Strangely, I’m pretty sure that the tunes that were causing this epiphany weren’t even ones that I took along with me on that trip so very long ago. I do remember the lovely Miss Pearce presenting me with a cassette (yes, it was THAT long ago…) of what she described as “driving music” to help while away my many anticipated hours hurtling along that two-lane blacktop, and which led to one or two CD purchases as I travelled around, and I do remember listening to the appropriate “Hole” track as I approached the replacement Tacoma Narrows bridge, but I can only imagine that it was the simple joyous spirit I was hearing almost as if for the first time in listening to “Radio Free Europe” again that morning that reminded a corner of my mind of something rather special, from a time before I grew into the cynical, crusty, disappointed old sod I have since become.
I rather suspect that none of the things that I have described to you today, the rainbow, the umbrella hat, or the mascara girl are things that I would normally even have noticed on a normal morning’s commute, so I can only imagine that it was having the jaunty soundtrack accompanying me on my journey that made all of the difference.
Perhaps there’s something in that. Perhaps, if I am to become a happier and more forgiving fellow once again, perhaps I should eschew my constant desire to feel “informed” and instead pop a few tunes into the old CD player of a morning and maybe my own little life will seem a much jollier place to be living in.

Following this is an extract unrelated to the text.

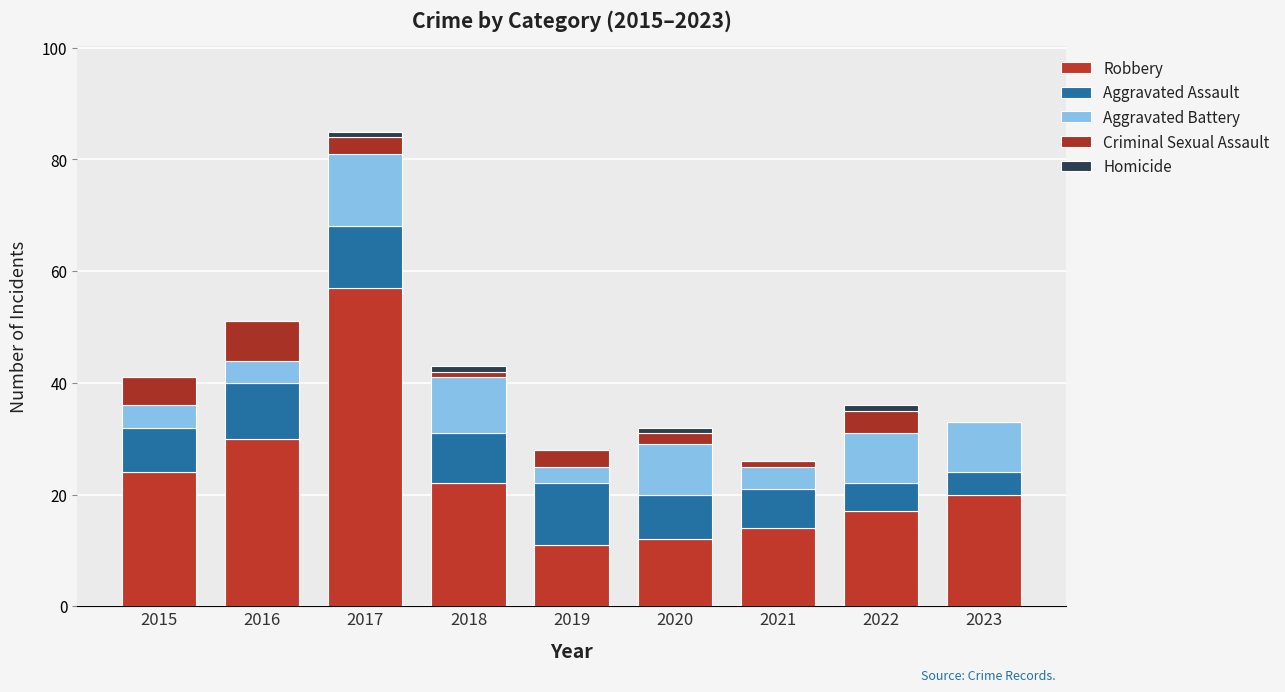

How many series are shown in this chart?

5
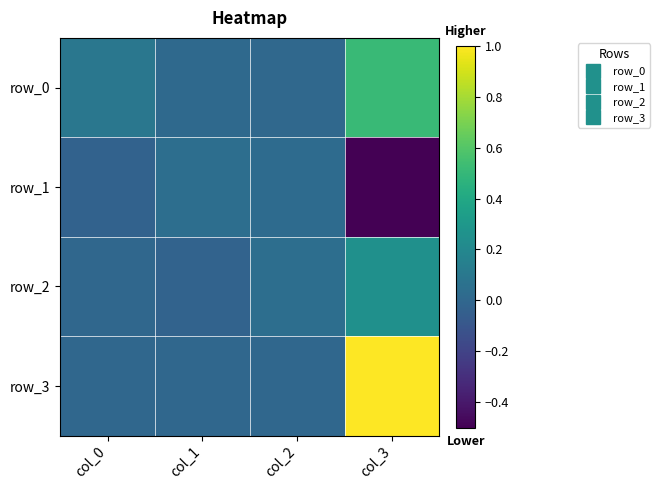

What is the difference between the maximum and minimum values in the row_3 series?

1.0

Perhaps you should plan another US road trip- it's good to have something to look forward to during these short, dark days.
ReplyDeleteI too listen mainly to talk radio which can be rather depressing. I sorted out my CD collection yesterday (alphabetical order by artist- sad or what?) and discovered that I had more albums by R.E.M. than any other band. I have resolved to spend less time with Radios 4/5 and more time with Mr Stipe & Co in an effort to lift the mood. I'll think of you as I play 'All the way to Reno'.
I think you would have noticed that umbrella hat martin. may that boy grow up to be a happy dancer.